When architectural firms undertake rebrands, the search for an answer can be exhaustive. WAM discovered that the solution was right under their noses.

Enter the worm.

Warren and Mahoney brand refresh

The worm, as it is affectionately coined, was created by famed NZ graphic designer Mark Cleverley in 1962. While it wasn’t necessarily front of mind within the WAM team throughout the rebranding process, Design by Toko’s involvement certainly brought it to the very precipice.

The worm harks back to fifteenth century iconography and contemporary art pieces of the time of Cleverley’s creation. Described as “perfect” by Design by Toko’s, Michael Lugmayr, WAM set to work on embracing the worm, but with a twist.

Related: Warren and Mahoney’s work on the wider site at One Queen Street

Warren and Mahoney brand refresh

“The challenge has always been to develop an identity that represents all of us now and into the future,” says Johnston. “The power of the collective strength of the team, a multi-authorship design practice, and an international context, all of which is quite different from our origins. We want our brand refresh to represent all of us, and we felt colour could play a role.

“We wanted to look at the influences of culture, context, and the geographies in which we work. These ideas of optimism and hope are expressed through bold colour. We also wanted to acknowledge our Pacific landscapes. All of that helps us to arrive at a new expression we call the colour mark, which serves as the core of our refreshed identity,” Johnston adds.

Warren and Mahoney brand refresh

WAM’s alignment with the Pacific Rim informs much of their process, throughout design, client engagement and this new identity. It even became a key theme throughout surveys and interview, along with Hope, Collective and Excellence.

While most architecture practices in both Australia and abroad aim to position themselves as global firms, WAM wants to “embrace our unique corner of the world,” as Tillman coins it.

“We think there’s something really unique about our Pacific footprint and the worldview that it empowers and enables as well. So, we really wanted to embrace our region and everything that that stands for.”

Warren and Mahoney brand refresh

When quizzed about what he’s most proud of, Johnston says the journey WAM embarked on to find itself has now reached its indelible conclusion: “I’m proud of finding an answer that represents all of us and our evolution over time.”

He continues: “It looks back while leaning into the future.
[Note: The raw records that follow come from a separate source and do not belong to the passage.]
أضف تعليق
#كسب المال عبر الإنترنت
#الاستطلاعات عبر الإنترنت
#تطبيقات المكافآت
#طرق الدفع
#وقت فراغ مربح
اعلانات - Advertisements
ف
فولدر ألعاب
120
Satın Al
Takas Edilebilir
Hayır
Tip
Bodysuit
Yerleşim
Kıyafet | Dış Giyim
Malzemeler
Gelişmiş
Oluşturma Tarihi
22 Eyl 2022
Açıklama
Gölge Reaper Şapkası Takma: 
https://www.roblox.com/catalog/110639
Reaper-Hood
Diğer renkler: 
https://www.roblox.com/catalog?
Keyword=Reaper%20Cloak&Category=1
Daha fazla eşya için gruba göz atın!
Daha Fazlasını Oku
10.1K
It relies on the strength we’ve built up over 60 years, but takes it to a different place. I think it’s really important in our current context that architects, in particular, are optimists. The world has many challenges, both social and environmental – and economic. It should be the role of architects to imagine the future and bring it to fruition in partnership with their clients. That’s the part I get excited about.”